[WHAT THE TASK REQUIRES]
Swap "slice" for "sector" throughout the records below and reproduce them with nothing else altered. Leave out the pictures.

(DATA SUPPLIED begins)

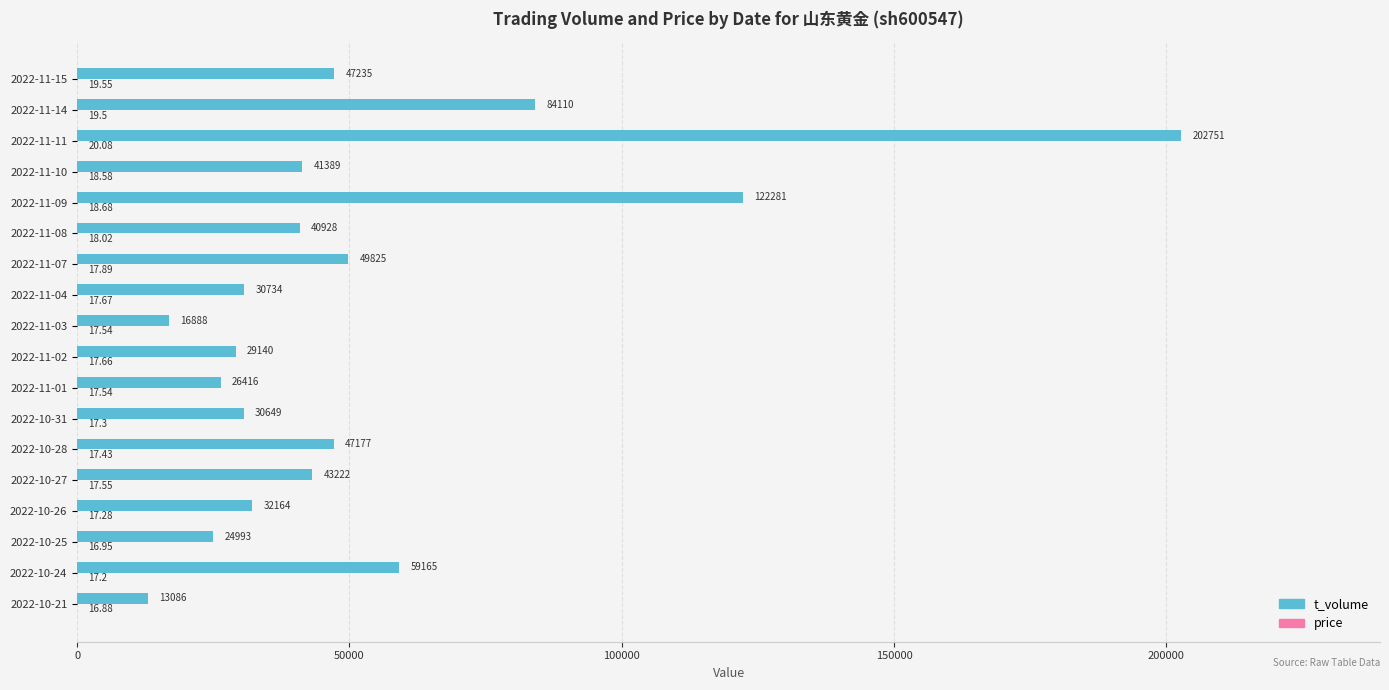

At which category is the sum across all series the highest?

2022-11-11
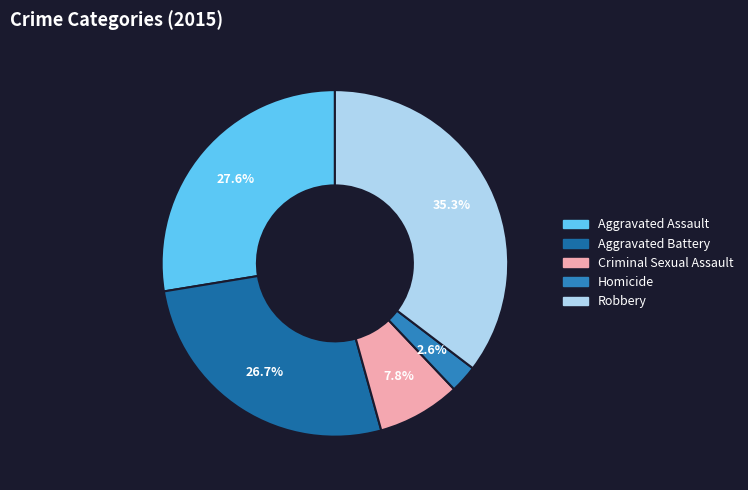

What percentage is the Robbery slice, to the nearest percent?

35%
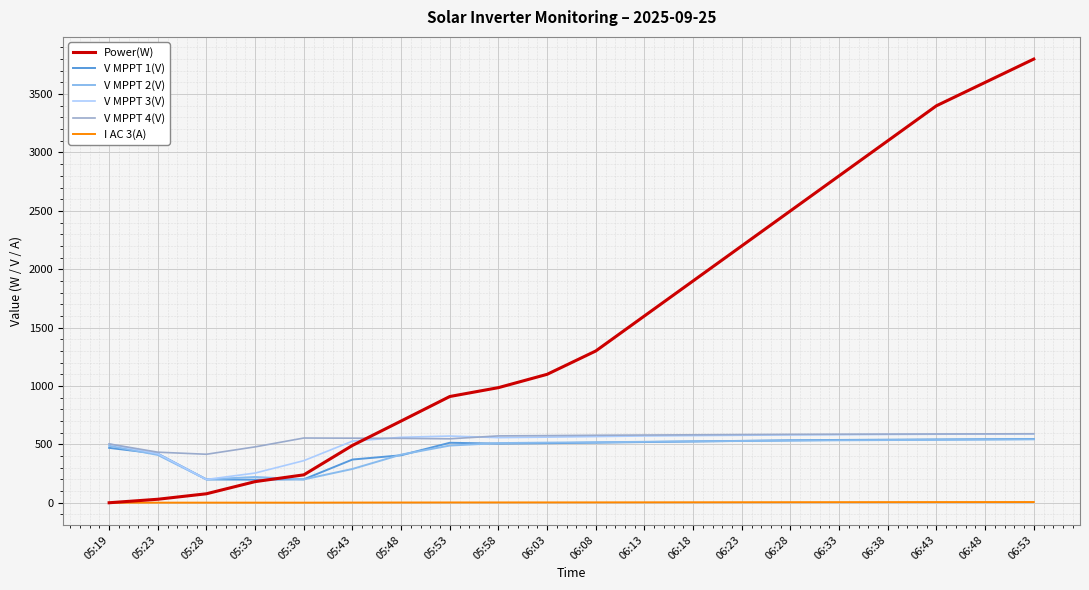

Is the value of Power(W) at 05:43 greater than the value of V MPPT 2(V) at 05:38?

Yes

(DATA SUPPLIED ends)

[YOUR SOLUTION]
At which category is the sum across all series the highest?

2022-11-11

What percentage is the Robbery sector, to the nearest percent?

35%

Is the value of Power(W) at 05:43 greater than the value of V MPPT 2(V) at 05:38?

Yes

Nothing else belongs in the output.